En ce qui concerne l'obligation d'indemnisation à la charge de l'ONIAM :
9. Aux termes du II de l'article L. 1142-1 du code de la santé publique : " Lorsque la responsabilité d'un professionnel, d'un établissement, service ou organisme mentionné au I (...) n'est pas engagée, un accident médical, une affection iatrogène ou une infection nosocomiale ouvre droit à la réparation des préjudices du patient, et, en cas de décès, de ses ayants droit au titre de la solidarité nationale, lorsqu'ils sont directement imputables à des actes de prévention, de diagnostic ou de soins et qu'ils ont eu pour le patient des conséquences anormales au regard de son état de santé comme de l'évolution prévisible de celui-ci et présentent un caractère de gravité, fixé par décret, apprécié au regard de la perte de capacités fonctionnelles et des conséquences sur la vie privée et professionnelle mesurées en tenant notamment compte du taux d'atteinte permanente à l'intégrité physique ou psychique, de la durée de l'arrêt temporaire des activités professionnelles ou de celle du déficit fonctionnel temporaire. / Ouvre droit à réparation des préjudices au titre de la solidarité nationale un taux d'atteinte permanente à l'intégrité physique ou psychique supérieur à un pourcentage d'un barème spécifique fixé par décret ; ce pourcentage, au plus égal à 25 %, est déterminé par ledit décret ". Ainsi, l'ONIAM doit assurer, au titre de la solidarité nationale, la réparation des dommages résultant directement d'actes de prévention, de diagnostic ou de soins à la double condition qu'ils présentent un caractère d'anormalité au regard de l'état de santé du patient comme de l'évolution prévisible de cet état et que leur gravité excède le seuil défini à l'article D. 1142-1 du code de la santé publique.
10. Il résulte de l'instruction que le décès de Mme C...a pour cause un oedème aigu du poumon d'origine cardiaque.

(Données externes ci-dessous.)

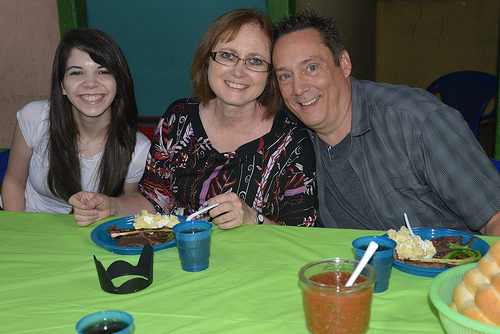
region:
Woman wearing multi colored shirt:
[140, 8, 316, 226]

Ainsi, l'infection localisée du site opératoire au niveau d'un épanchement pleural droit par un staphylocoque doré sensible à la méthicilline, le traitement antibiotique qui s'en est suivi ainsi que l'administration prolongée de benzodiazépines invoqués par la requérante ne sont pas à l'origine du décès de la patiente. Les conditions d'intervention de l'ONIAM ne sont dès lors pas remplies.
11. Il résulte de tout ce qui précède que Mme C...n'est pas fondée à soutenir que c'est à tort que, par le jugement attaqué, le tribunal administratif de Marseille a rejeté sa demande.
Sur les frais liés au litige :
12. Les dispositions de l'article L. 761-1 du code de justice administrative font obstacle à ce que soit mise à la charge de l'Assistance publique-hôpitaux de Marseille, qui n'est pas la partie perdante dans la présente instance, la somme que Mme C...demande au titre des frais exposés et non compris dans les dépens. Il n'y a pas lieu, dans les circonstances de l'espèce, de mettre à la charge de Mme C...le versement à l'ONIAM d'une somme au titre des frais exposés et non compris dans les dépens.
D É C I D E :
Article 1er : La requête de Mme C...est rejetée.
Article 2 : Les conclusions présentées par l'ONIAM en application des dispositions de l'article L. 761-1 du code de justice administrative sont rejetées.
Article 3 : Le présent arrêt sera notifié à Mme E...C..., à l'Assistance publique-hôpitaux de Marseille, à l'Office national d'indemnisation des accidents médicaux, des affections iatrogènes et des infections nosocomiales et à la caisse primaire d'assurance maladie du Var.
Délibéré après l'audience du 8 novembre 2018 où siégeaient :
- M. Vanhullebus, président de chambre,
- Mme Bourjade-Mascarenhas, première conseillère,
- M. Merenne, premier conseiller.
Lu en audience publique, le 22 novembre 2018.